SOURCE TEXT –

__________________________________________________

Sunday, 1 October 2017

On Blu-ray - David Hare revels in the 80s with new editions of Ridley Scott's BLADE RUNNER (1982), Karel Reisz's WHO'LL STOP THE RAIN (1978), and Ivan Passer's CUTTER'S WAY (1982) plus solid words for Denis Villeneuve's ARRIVAL (2016)

Screens below are from the new Warners 4K/HDR Blu-ray of Ridley Scott's groundbreaking Blade Runner (1982), photographed by Jordan Cronenweth, from Philip K Dick's "Do Androids Dream of Electric Sheep?". The screens were taken manually by Iphone of my Panasonic 4K screen, a hopelessly compromised way to get caps, because no software is yet available to do direct lossless screens on a PC with a regular hard disc drive.

Blade Runner
I was intending to be brave and hold on until general release of the Blade Runner 2049 sequel which seems to be opening at every cinema in the world next Thursday, including our own here in Masterton via DCP 4K, but an early review by Peter Bradshaw in the Grauniad has pushed me back into the here and now to review this new 4K/HDR disc from Warners of the original 1982 movie.

__________________________________________________

DATA SECTION –
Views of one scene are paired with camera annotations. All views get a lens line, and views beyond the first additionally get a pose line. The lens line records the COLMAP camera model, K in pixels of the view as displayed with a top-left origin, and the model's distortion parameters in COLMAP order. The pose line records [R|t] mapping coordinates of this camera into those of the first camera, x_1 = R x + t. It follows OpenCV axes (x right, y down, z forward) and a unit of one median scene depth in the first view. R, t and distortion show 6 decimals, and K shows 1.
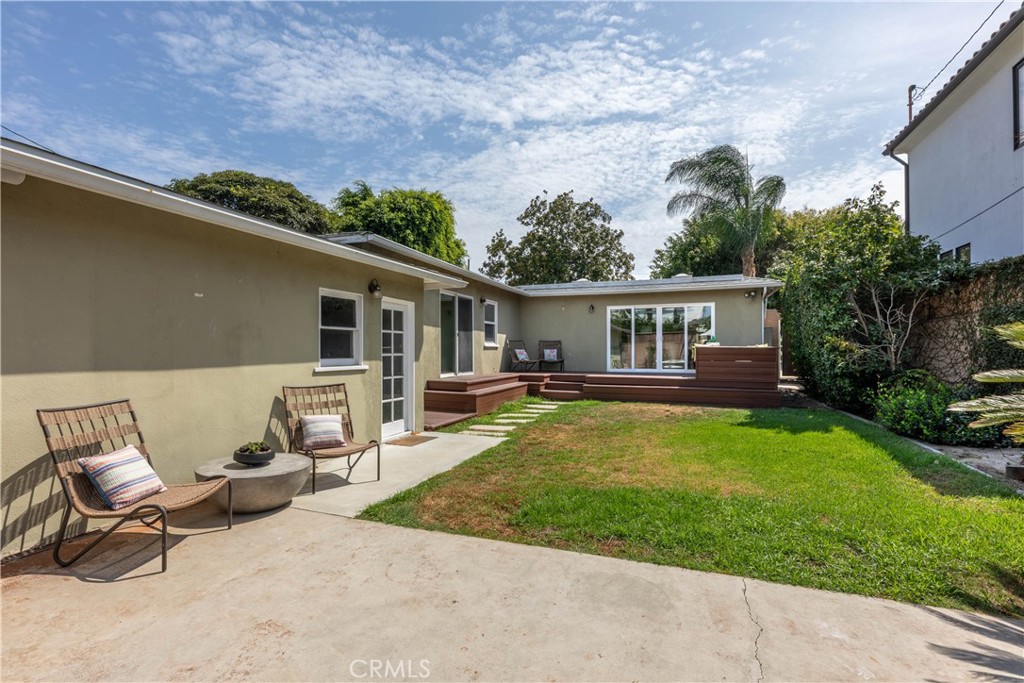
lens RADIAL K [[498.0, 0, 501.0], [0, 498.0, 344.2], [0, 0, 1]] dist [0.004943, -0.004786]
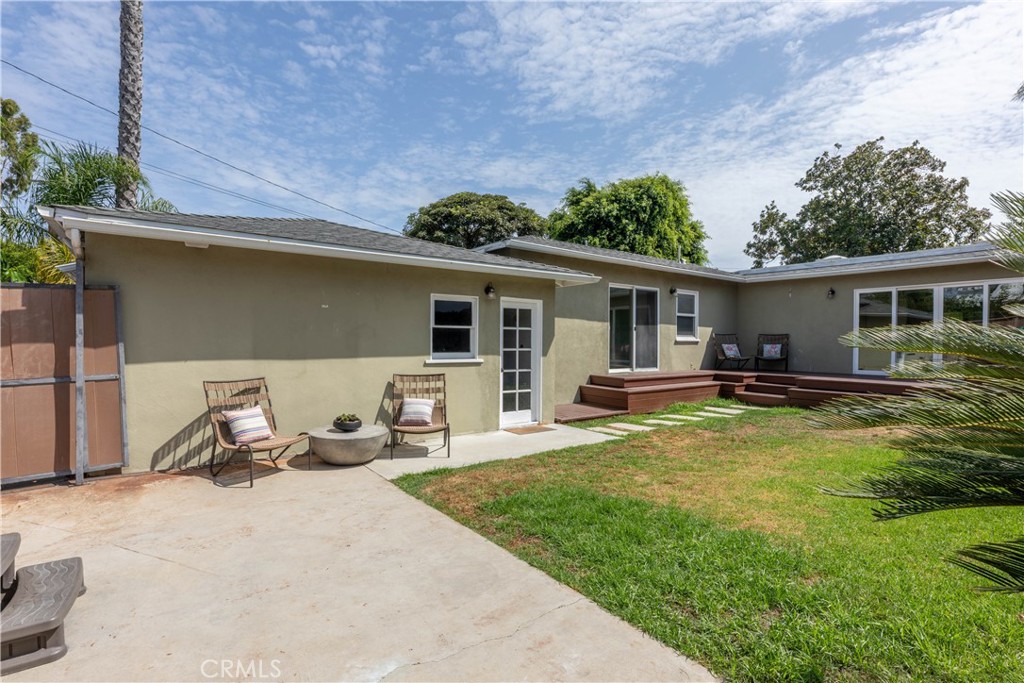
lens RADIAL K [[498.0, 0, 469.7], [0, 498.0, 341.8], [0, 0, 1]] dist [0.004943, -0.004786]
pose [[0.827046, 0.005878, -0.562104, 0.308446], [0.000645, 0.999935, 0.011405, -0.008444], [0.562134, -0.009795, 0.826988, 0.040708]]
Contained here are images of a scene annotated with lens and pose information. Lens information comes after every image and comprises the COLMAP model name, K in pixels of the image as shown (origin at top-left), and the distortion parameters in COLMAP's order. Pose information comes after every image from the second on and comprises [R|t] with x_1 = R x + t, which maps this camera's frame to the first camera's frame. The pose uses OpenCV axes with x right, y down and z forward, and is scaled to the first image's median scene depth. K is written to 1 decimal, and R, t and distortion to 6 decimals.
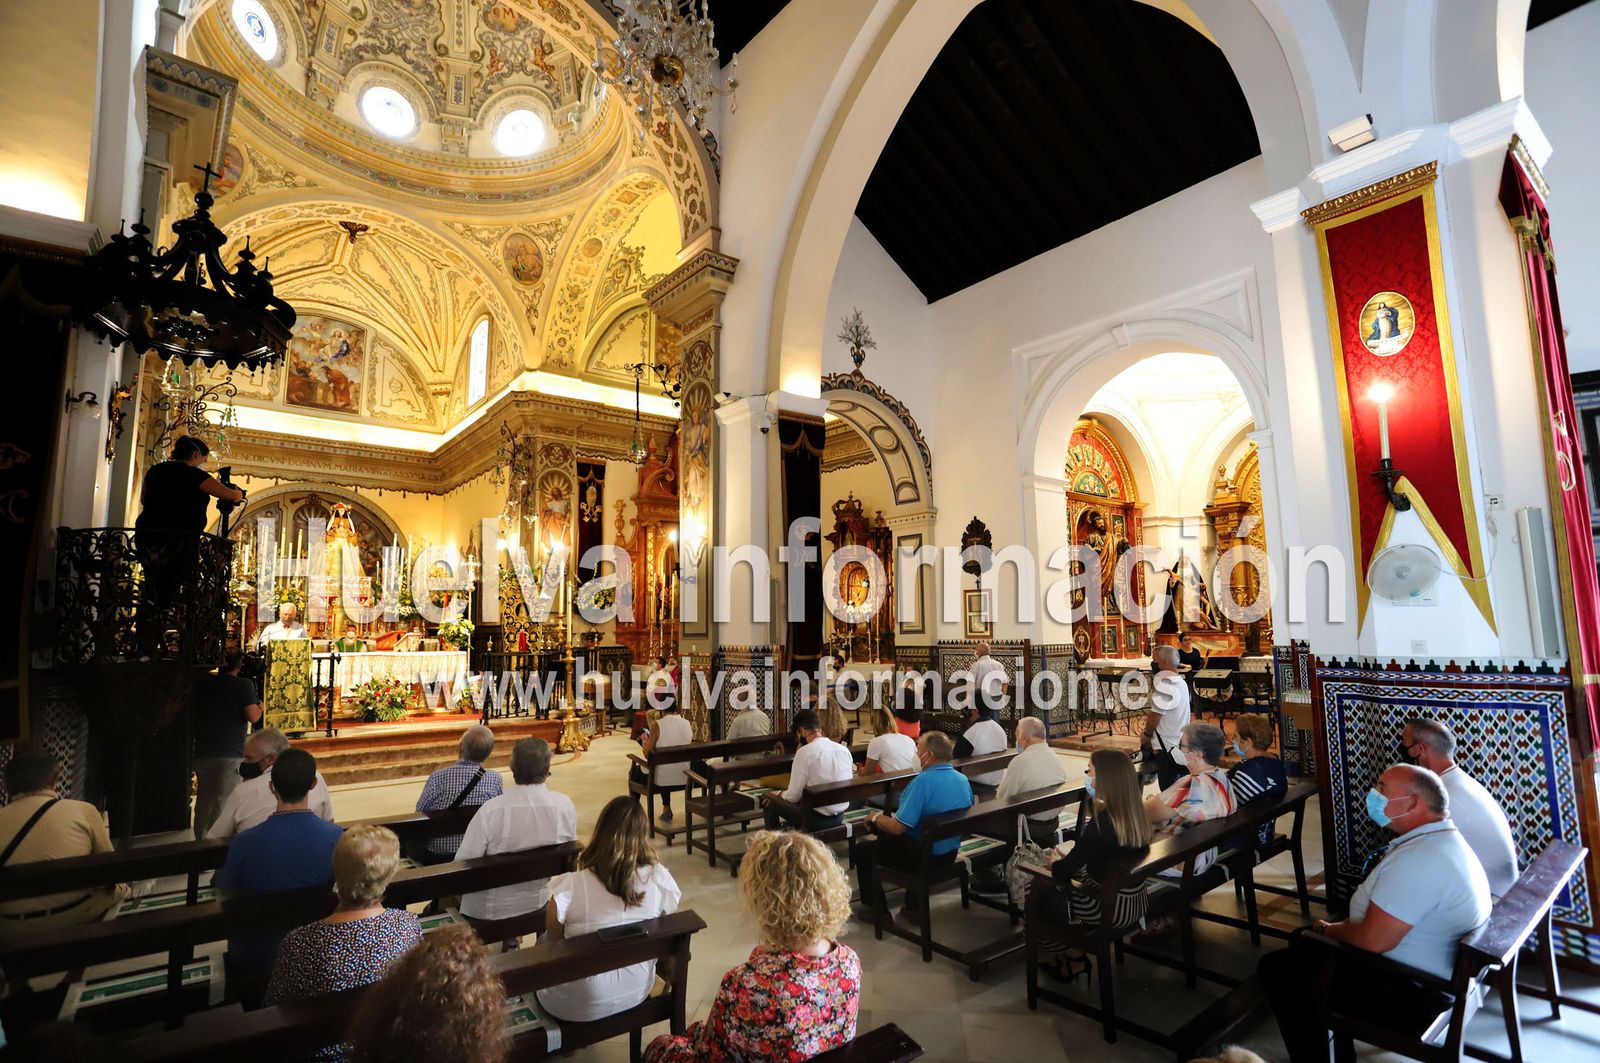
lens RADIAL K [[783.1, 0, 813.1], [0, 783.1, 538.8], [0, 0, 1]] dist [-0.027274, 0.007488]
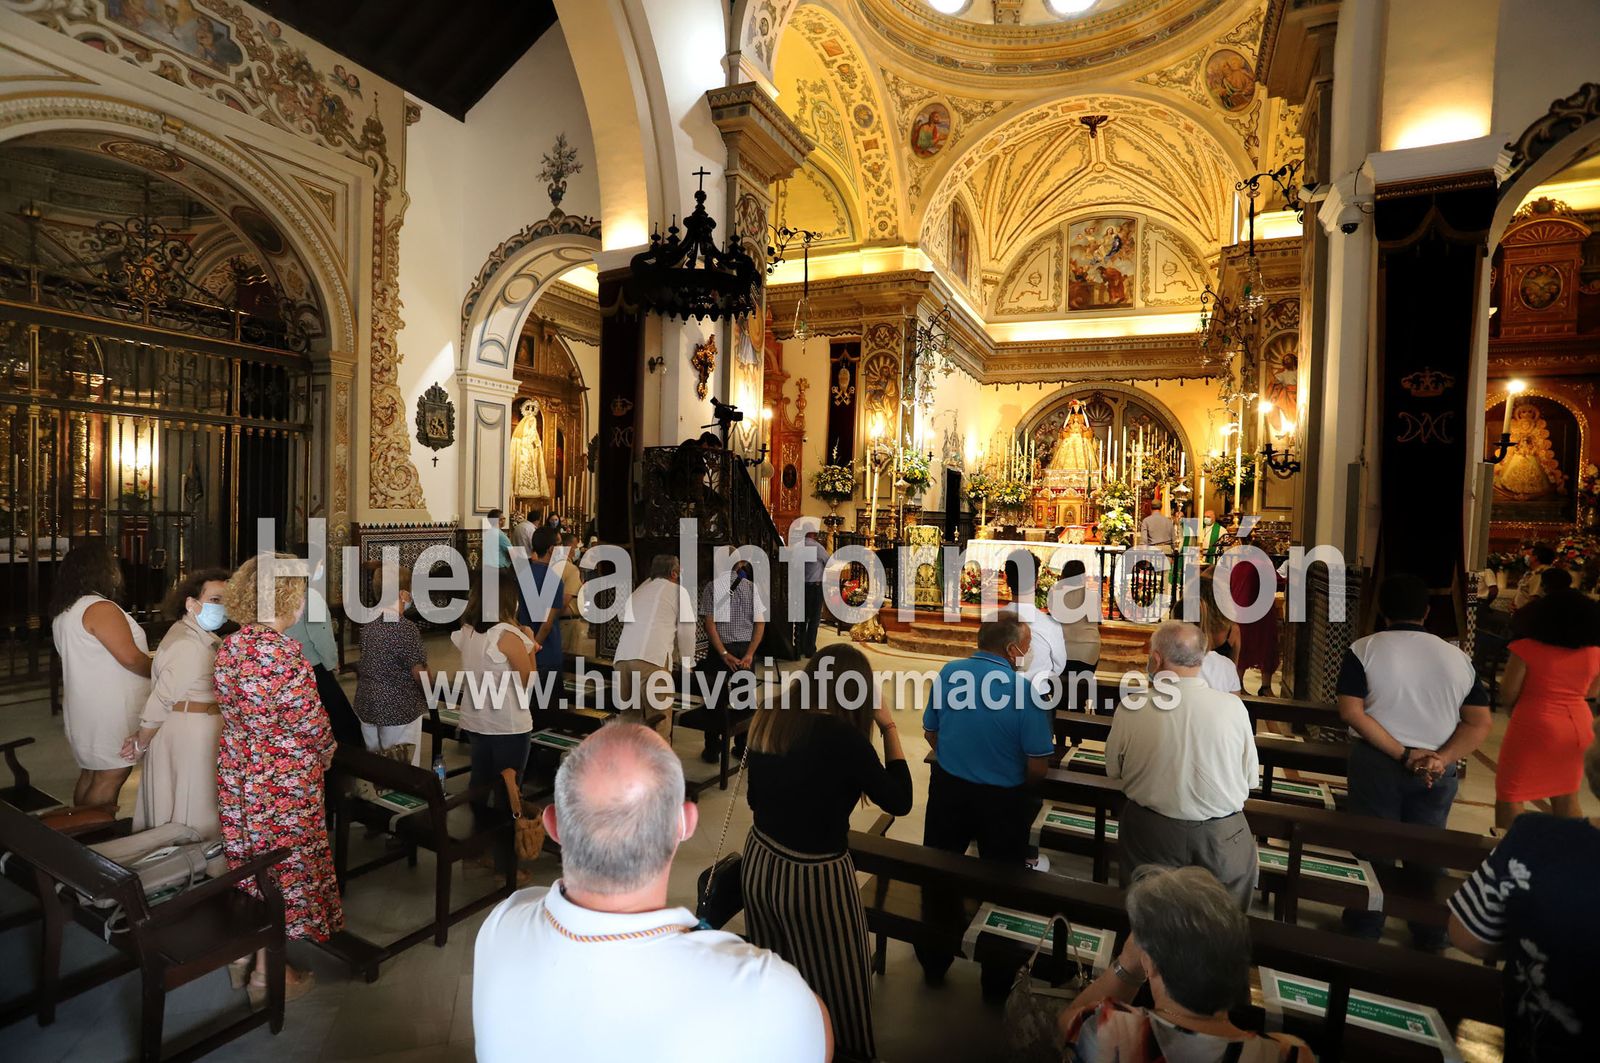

__________________________________________________

PROBLEMS TO SOLVE –
#1 List each film named in the title line of the Blu-ray review, with its director and year.
#2 According to the Blu-ray review, who photographed Blade Runner?
#3 In the Blu-ray review, rewrite the paragraph beginning "I was intending to be brave" more briefly, keeping its main facts.

TASK SOLUTIONS –
#1
- Blade Runner, Ridley Scott, 1982
- Who'll Stop the Rain, Karel Reisz, 1978
- Cutter's Way, Ivan Passer, 1982
- Arrival, Denis Villeneuve, 2016

#2 Jordan Cronenweth.

#3 The writer planned to wait for the general release of Blade Runner 2049, which opens next Thursday at cinemas worldwide, including in Masterton via DCP 4K. An early review by Peter Bradshaw in the Grauniad prompted an immediate review of Warners' new 4K/HDR disc of the 1982 original.